### YOUR OBJECTIVE:
Pull out each line in the items below that contains the word "телефона", matching case exactly.

(Dataset records)
++++++++++
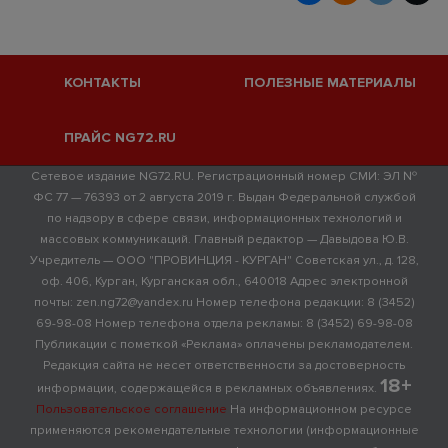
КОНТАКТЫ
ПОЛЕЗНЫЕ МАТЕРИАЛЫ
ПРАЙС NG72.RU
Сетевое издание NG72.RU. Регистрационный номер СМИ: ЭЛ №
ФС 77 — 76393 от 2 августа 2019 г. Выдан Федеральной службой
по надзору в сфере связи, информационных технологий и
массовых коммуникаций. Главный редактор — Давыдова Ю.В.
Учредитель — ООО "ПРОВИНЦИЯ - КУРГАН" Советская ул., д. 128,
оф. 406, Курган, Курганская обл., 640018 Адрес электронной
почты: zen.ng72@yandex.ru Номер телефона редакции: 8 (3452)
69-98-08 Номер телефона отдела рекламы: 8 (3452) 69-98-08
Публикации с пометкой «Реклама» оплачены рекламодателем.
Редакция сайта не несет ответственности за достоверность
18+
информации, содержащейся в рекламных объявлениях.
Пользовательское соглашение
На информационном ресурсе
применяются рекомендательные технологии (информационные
++++++++++
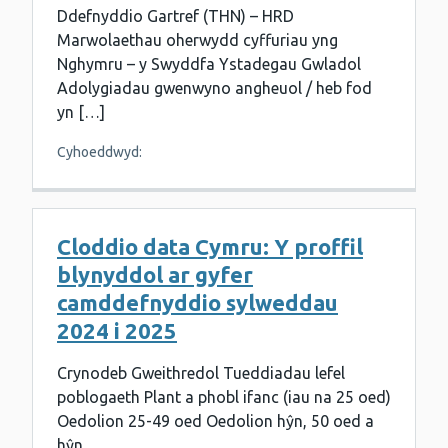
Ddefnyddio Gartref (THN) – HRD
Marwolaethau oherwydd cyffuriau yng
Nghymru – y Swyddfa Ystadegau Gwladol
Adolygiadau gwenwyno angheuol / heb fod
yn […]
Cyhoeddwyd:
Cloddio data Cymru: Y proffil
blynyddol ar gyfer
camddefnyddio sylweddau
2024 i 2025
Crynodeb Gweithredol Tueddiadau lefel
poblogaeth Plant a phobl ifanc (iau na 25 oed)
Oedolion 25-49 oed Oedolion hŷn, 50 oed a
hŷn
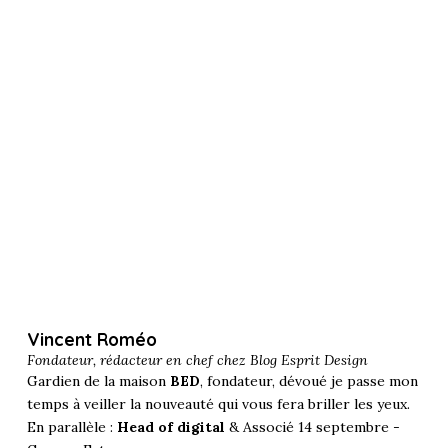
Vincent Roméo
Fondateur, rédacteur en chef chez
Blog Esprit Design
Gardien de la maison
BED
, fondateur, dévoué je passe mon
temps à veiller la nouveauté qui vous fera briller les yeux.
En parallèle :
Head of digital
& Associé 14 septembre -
++++++++++
### WRITTEN SOLUTION:
почты: zen.ng72@yandex.ru Номер телефона редакции: 8 (3452)
69-98-08 Номер телефона отдела рекламы: 8 (3452) 69-98-08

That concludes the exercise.